Далила катапультировалась из кресла и, шустро отскочив от стола, предупредила:
— Я сегодня опять на машине.
— Чудесно, зато я на такси.
— Почему?
— У проректора внезапно случился большой юбилей. Пришлось наспех выпить.
— Алкоголик, — рассмеялась Далила. — Ты мои планы попутал. Лучшая подруга на склоне лет родила, а я навестить ее все не выберусь.
— Зато я навестил, — похвастал Матвей и тут же пожаловался:
— Приперся в роддом как старый дурак с апельсинами, а меня не пускают. Вы кто? Отвечаю: «Конечно, отец!» Не признаваться же им, что я единственный в Петербурге мужчина, с которым Галина не переспала.
— Какие твои годы, — успокоила мужа Далила. — Еще переспишь.
Матвей замахал руками:
— Чур, меня! Чур! С меня хватит того, что она от тебя родила.
— Что за глупости?
— Галка записку прислала. Я ей чиркнул: «Кто отец?» А она мне в ответ: «И глазки у девочки умненькие, и волосики разгустые». А внизу приписка: «Вылитая Далилка».
— Узнаю родную подругу. Значит, ты апельсины Галюсику передавал? Разве не знаешь, что роженицам нельзя есть апельсины?
— Почему? — удивился Матвей.
— Аллергия у деток от них.
— Я сегодня у Галины был в первый раз. Так что предыдущие апельсины не от меня.

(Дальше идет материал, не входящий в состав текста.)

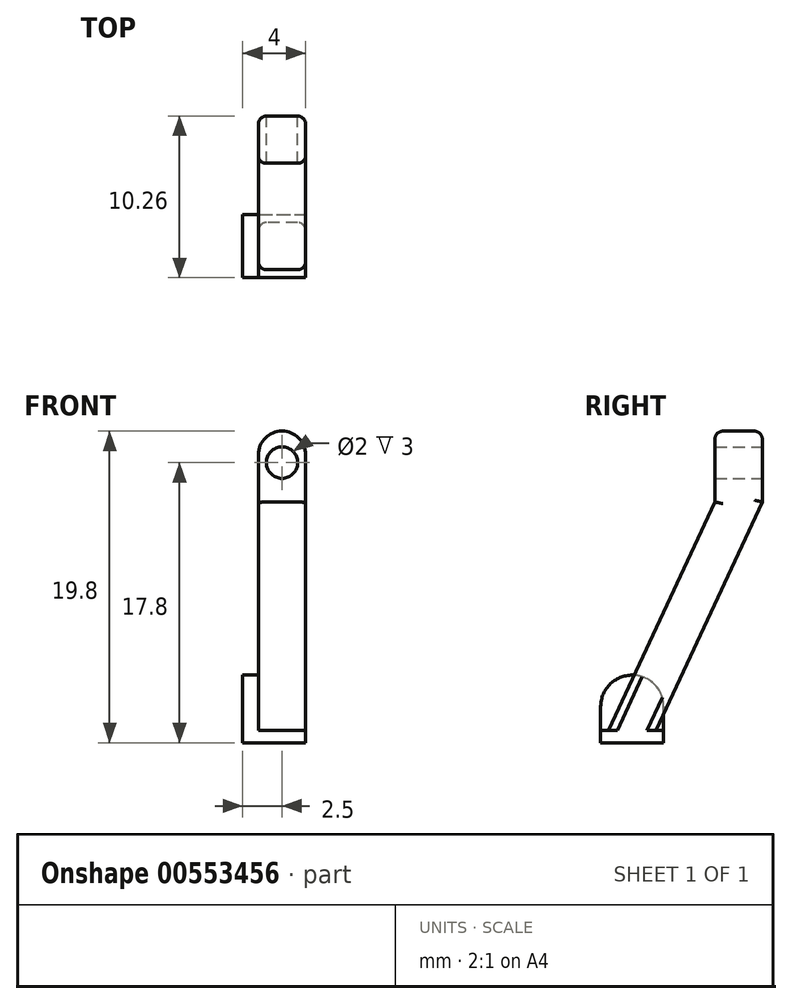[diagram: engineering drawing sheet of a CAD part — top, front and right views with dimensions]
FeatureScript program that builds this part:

— От кого же? — удивилась Далила.
— Мало ли от кого.
Матвей с таинственным видом засунул руку в карман плаща и с криком «але-оп!» достал букетик фиалок. Далила пришла в восторг:
— Какое чудо!
— Немного примялись.
— Как ты мог держать их в кармане? — спросила она, нюхая цветы и выходя из кабинета.
— Я и тебя охотно в карман посадил бы, — шагая за женой, признался Матвей. — Мне опять предлагают в Германии лекции читать. Грозятся хорошо заплатить, а как тебя одну тут оставить?